Synthesis and Electrochemical, Photophysical, and Anion Binding Properties of Self-Assembly Heterometallic Cyclophanes

A series of heterometallic cyclophanes have been prepared from self-assembly of cis-(dppf)M(H2O)2(OTf)2 (M = Pd or Pt) and BrRe(CO)3(L)2 with the general formula [cis-(dppf)M(μ-L)2Re(CO)3Br]2(OTf)4 (4:  M = Pd, L = 4,4‘-bpy; 5:  M = Pt, L = 4,4‘-bpy; 6:  M = Pd, L = 1,2-(4‘-dipyridyl)acetylene (DPA); 7:  M = Pd, L = 1,4-(4‘-dipyridyl)butadiyne (DPB); 8:  M = Pt, L = DPB) or cis-(dppf)Pt(4-ethynylpyridine)2 and BrRe(CO)5 with the formula {[cis-(dppf)Pt(4-ethynylpyridyl)2](fac-Re(CO)3Br)}2 (10). These complexes have been characterized by a variety of analytical techniques including IR, NMR, elemental analysis, mass spectrometry, and single-crystal X-ray diffraction. The photophysical properties of these complexes have been examined in detail. Squares 4−8 exhibit room-temperature luminescence from lowest-lying triplet-centered metal to ligand charge transfer (3MLCT) excited states, albeit significantly weaker than that predicted on the basis of their excited state energies and the energy gap law.
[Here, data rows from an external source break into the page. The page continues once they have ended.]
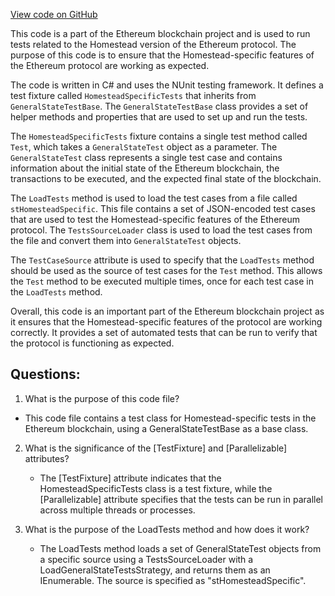 [View code on GitHub](https://github.com/nethermindeth/nethermind/Ethereum.Blockchain.Test/HomesteadSpecificTests.cs)

This code is a part of the Ethereum blockchain project and is used to run tests related to the Homestead version of the Ethereum protocol. The purpose of this code is to ensure that the Homestead-specific features of the Ethereum protocol are working as expected. 

The code is written in C# and uses the NUnit testing framework. It defines a test fixture called `HomesteadSpecificTests` that inherits from `GeneralStateTestBase`. The `GeneralStateTestBase` class provides a set of helper methods and properties that are used to set up and run the tests. 

The `HomesteadSpecificTests` fixture contains a single test method called `Test`, which takes a `GeneralStateTest` object as a parameter. The `GeneralStateTest` class represents a single test case and contains information about the initial state of the Ethereum blockchain, the transactions to be executed, and the expected final state of the blockchain. 

The `LoadTests` method is used to load the test cases from a file called `stHomesteadSpecific`. This file contains a set of JSON-encoded test cases that are used to test the Homestead-specific features of the Ethereum protocol. The `TestsSourceLoader` class is used to load the test cases from the file and convert them into `GeneralStateTest` objects. 

The `TestCaseSource` attribute is used to specify that the `LoadTests` method should be used as the source of test cases for the `Test` method. This allows the `Test` method to be executed multiple times, once for each test case in the `LoadTests` method. 

Overall, this code is an important part of the Ethereum blockchain project as it ensures that the Homestead-specific features of the protocol are working correctly. It provides a set of automated tests that can be run to verify that the protocol is functioning as expected.
## Questions: 
 1. What is the purpose of this code file?
   - This code file contains a test class for Homestead-specific tests in the Ethereum blockchain, using a GeneralStateTestBase as a base class.

2. What is the significance of the [TestFixture] and [Parallelizable] attributes?
   - The [TestFixture] attribute indicates that the HomesteadSpecificTests class is a test fixture, while the [Parallelizable] attribute specifies that the tests can be run in parallel across multiple threads or processes.
   
3. What is the purpose of the LoadTests method and how does it work?
   - The LoadTests method loads a set of GeneralStateTest objects from a specific source using a TestsSourceLoader with a LoadGeneralStateTestsStrategy, and returns them as an IEnumerable. The source is specified as "stHomesteadSpecific".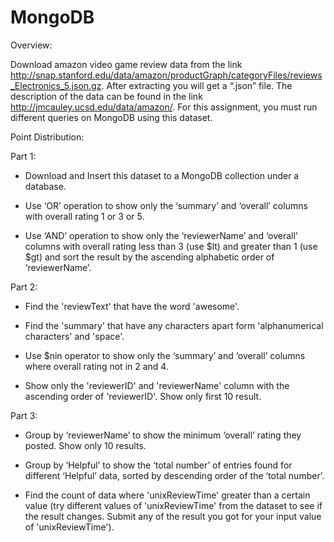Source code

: # MongoDB

Overview:

Download amazon video game review data from the link http://snap.stanford.edu/data/amazon/productGraph/categoryFiles/reviews_Electronics_5.json.gz. After extracting you will get a “.json” file. The description of the data can be found in the link http://jmcauley.ucsd.edu/data/amazon/. For this assignment, you must run different queries on MongoDB using this dataset.

Point Distribution:

Part 1:

* Download and Insert this dataset to a MongoDB collection under a database.

* Use ‘OR’ operation to show only the ‘summary’ and ‘overall’ columns with overall rating 1 or 3 or 5.

* Use ‘AND’ operation to show only the ‘reviewerName’ and ‘overall’ columns with overall rating less than 3 (use $lt) and greater than 1 (use $gt) and sort the result by the ascending alphabetic order of ‘reviewerName’.

Part 2:

* Find the 'reviewText' that have the word 'awesome'.

* Find the 'summary' that have any characters apart form 'alphanumerical characters' and 'space'.

* Use $nin operator to show only the ‘summary’ and ‘overall’ columns where overall rating not in 2 and 4.

* Show only the 'reviewerID' and 'reviewerName' column with the ascending order of 'reviewerID'. Show only first 10 result.

Part 3:

* Group by ‘reviewerName’ to show the minimum ‘overall’ rating they posted. Show only 10 results.

* Group by ‘Helpful’ to show the ‘total number’ of entries found for different ‘Helpful’ data, sorted by descending order of the ‘total number’.

* Find the count of data where 'unixReviewTime' greater than a certain value (try different values of 'unixReviewTime' from the dataset to see if the result changes. Submit any of the result you got for your input value of 'unixReviewTime').

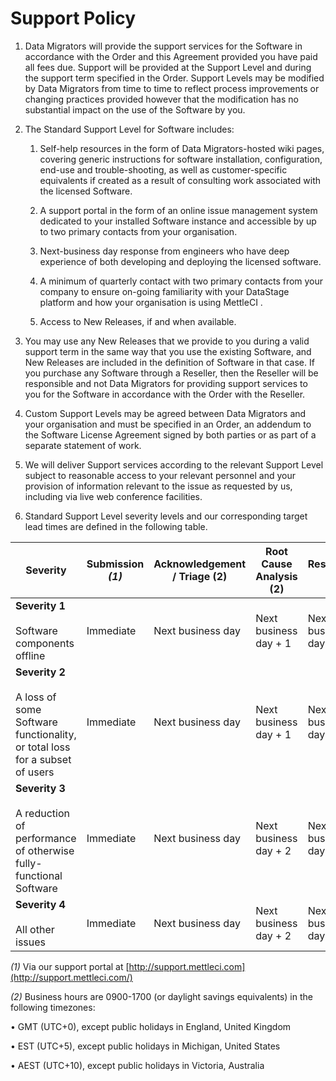 # Support Policy

1.  Data Migrators will provide the support services for the Software in accordance with the Order and this Agreement provided you have paid all fees due. Support will be provided at the Support Level and during the support term specified in the Order. Support Levels may be modified by Data Migrators from time to time to reflect process improvements or changing practices provided however that the modification has no substantial impact on the use of the Software by you.
    
2.  The Standard Support Level for Software includes:
    
    1.  Self-help resources in the form of Data Migrators-hosted wiki pages, covering generic instructions for software installation, configuration, end-use and trouble-shooting, as well as customer-specific equivalents if created as a result of consulting work associated with the licensed Software.
        
    2.  A support portal in the form of an online issue management system dedicated to your installed Software instance and accessible by up to two primary contacts from your organisation.
        
    3.  Next-business day response from engineers who have deep experience of both developing and deploying the licensed software.
        
    4.  A minimum of quarterly contact with two primary contacts from your company to ensure on-going familiarity with your DataStage platform and how your organisation is using MettleCI .
        
    5.  Access to New Releases, if and when available.
        
3.  You may use any New Releases that we provide to you during a valid support term in the same way that you use the existing Software, and New Releases are included in the definition of Software in that case. If you purchase any Software through a Reseller, then the Reseller will be responsible and not Data Migrators for providing support services to you for the Software in accordance with the Order with the Reseller.
    
4.  Custom Support Levels may be agreed between Data Migrators and your organisation and must be specified in an Order, an addendum to the Software License Agreement signed by both parties or as part of a separate statement of work.
    
5.  We will deliver Support services according to the relevant Support Level subject to reasonable access to your relevant personnel and your provision of information relevant to the issue as requested by us, including via live web conference facilities.
    
6.  Standard Support Level severity levels and our corresponding target lead times are defined in the following table.
    

| **Severity** | **Submission** *(1)* | **Acknowledgement / Triage** (2) | **Root Cause Analysis** (2) | **Resolution** (2) |
| --- | --- | --- | --- | --- |
| **Severity 1**<br><br>Software components offline | Immediate | Next business day | Next business day + 1 | Next business day + 1 |
| **Severity 2**<br><br>A loss of some Software functionality, or total loss for a subset of users | Immediate | Next business day | Next business day + 1 | Next business day + 2 |
| **Severity 3**<br><br>A reduction of performance of otherwise fully-functional Software | Immediate | Next business day | Next business day + 2 | Next business day + 3 |
| **Severity 4**<br><br>All other issues | Immediate | Next business day | Next business day + 2 | Next business day + 4 |

*(1)* Via our support portal at [http://support.mettleci.com](http://support.mettleci.com/)

*(2)* Business hours are 0900-1700 (or daylight savings equivalents) in the following timezones:

• GMT (UTC+0), except public holidays in England, United Kingdom

• EST (UTC+5), except public holidays in Michigan, United States

• AEST (UTC+10), except public holidays in Victoria, Australia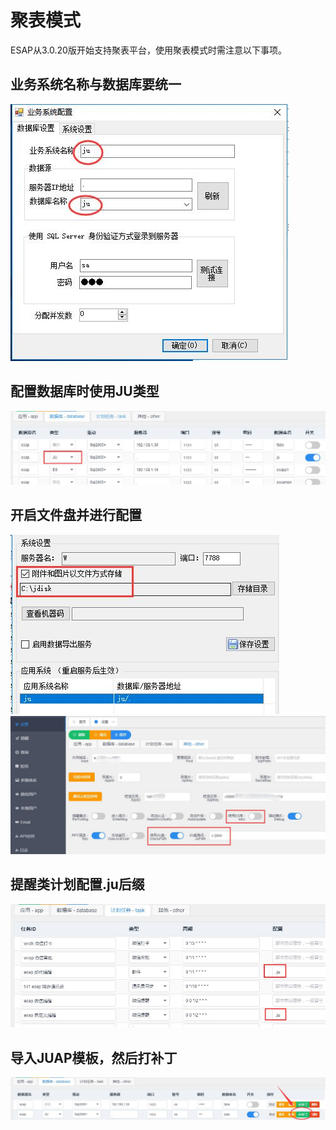 # 聚表模式
ESAP从3.0.20版开始支持聚表平台，使用聚表模式时需注意以下事项。

## 业务系统名称与数据库要统一
![](/img/juap-1.jpg)

## 配置数据库时使用JU类型
![](/img/juap-2.jpg)

## 开启文件盘并进行配置
![](/img/juap-3.jpg)
![](/img/juap-4.jpg)

## 提醒类计划配置.ju后缀
![](/img/juap-5.jpg)

## 导入JUAP模板，然后打补丁
![](/img/juap-6.jpg)
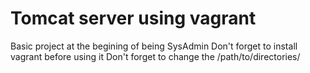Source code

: # Tomcat server using vagrant
Basic project at the begining of being SysAdmin
Don't forget to install vagrant before using it
Don't forget to change the /path/to/directories/

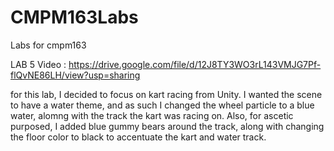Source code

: # CMPM163Labs
Labs for cmpm163

LAB 5
Video : https://drive.google.com/file/d/12J8TY3WO3rL143VMJG7Pf-flQvNE86LH/view?usp=sharing

for this lab, I decided to focus on kart racing from Unity. I wanted the scene to have a water theme, and as such I changed the wheel particle to a blue water, alomng with the track the kart was racing on. Also, for ascetic purposed, I added blue gummy bears around the track, along with changing the floor color to black to accentuate the kart and water track.
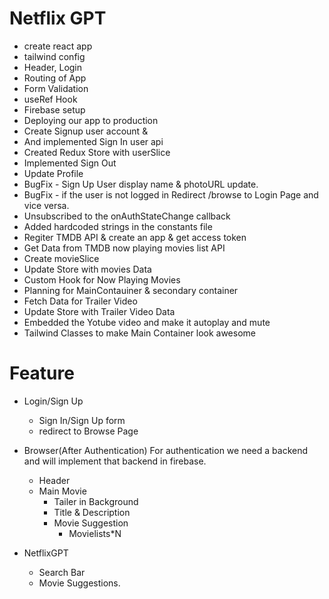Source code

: # Netflix GPT
- create react app
- tailwind config
- Header, Login
- Routing of App
- Form Validation
- useRef Hook
- Firebase setup
- Deploying our app to production
- Create Signup user account &
- And implemented Sign In user api
- Created Redux Store with userSlice
- Implemented Sign Out
- Update Profile
- BugFix - Sign Up User display name & photoURL update.
- BugFix - if the user is not logged in Redirect /browse to Login Page and vice versa.
- Unsubscribed to the onAuthStateChange callback
- Added hardcoded strings in the constants file
- Regiter TMDB API & create an app & get access token
- Get Data from TMDB now playing movies list API
- Create movieSlice
- Update Store with movies Data
- Custom Hook for Now Playing Movies
- Planning for MainContauiner & secondary container
- Fetch Data for Trailer Video
- Update Store with Trailer Video Data
- Embedded the Yotube video and make it autoplay and mute
- Tailwind Classes to make Main Container look awesome

# Feature

- Login/Sign Up
    - Sign In/Sign Up form
    - redirect to Browse Page

- Browser(After Authentication) For authentication we need a backend and  will implement that backend in firebase.
    - Header 
    - Main Movie
        - Tailer in Background
        - Title & Description
        - Movie Suggestion
            - Movielists*N

- NetflixGPT
    - Search Bar
    - Movie Suggestions.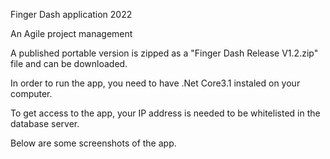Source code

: Finger Dash application 2022

An Agile project management

A published portable version is zipped as a "Finger Dash Release V1.2.zip" file and can be downloaded.

In order to run the app, you need to have .Net Core3.1 instaled on your computer.

To get access to the app, your IP address is needed to be whitelisted in the database server.

Below are some screenshots of the app.
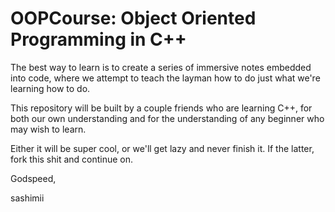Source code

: OOPCourse: Object Oriented Programming in C++
=========

The best way to learn is to create a series of immersive notes embedded into code, where we attempt to teach the layman how to do just what we're learning how to do.

This repository will be built by a couple friends who are learning C++, for both our own understanding and for the understanding of any beginner who may wish to learn.

Either it will be super cool, or we'll get lazy and never finish it. If the latter, fork this shit and continue on.

Godspeed,

sashimii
No luminescence was observed from the neutral square 10. Pd(II)- or Pt(II)-based oxidative quenching and energy transfer pathways from the emitting 3MLCT state to lower nonemissive excited states localized on the ferrocenyl moieties are invoked to explain the luminescence observations. Inorganic anion binding studies for squares 4−8 again reveal two different quenching pathways.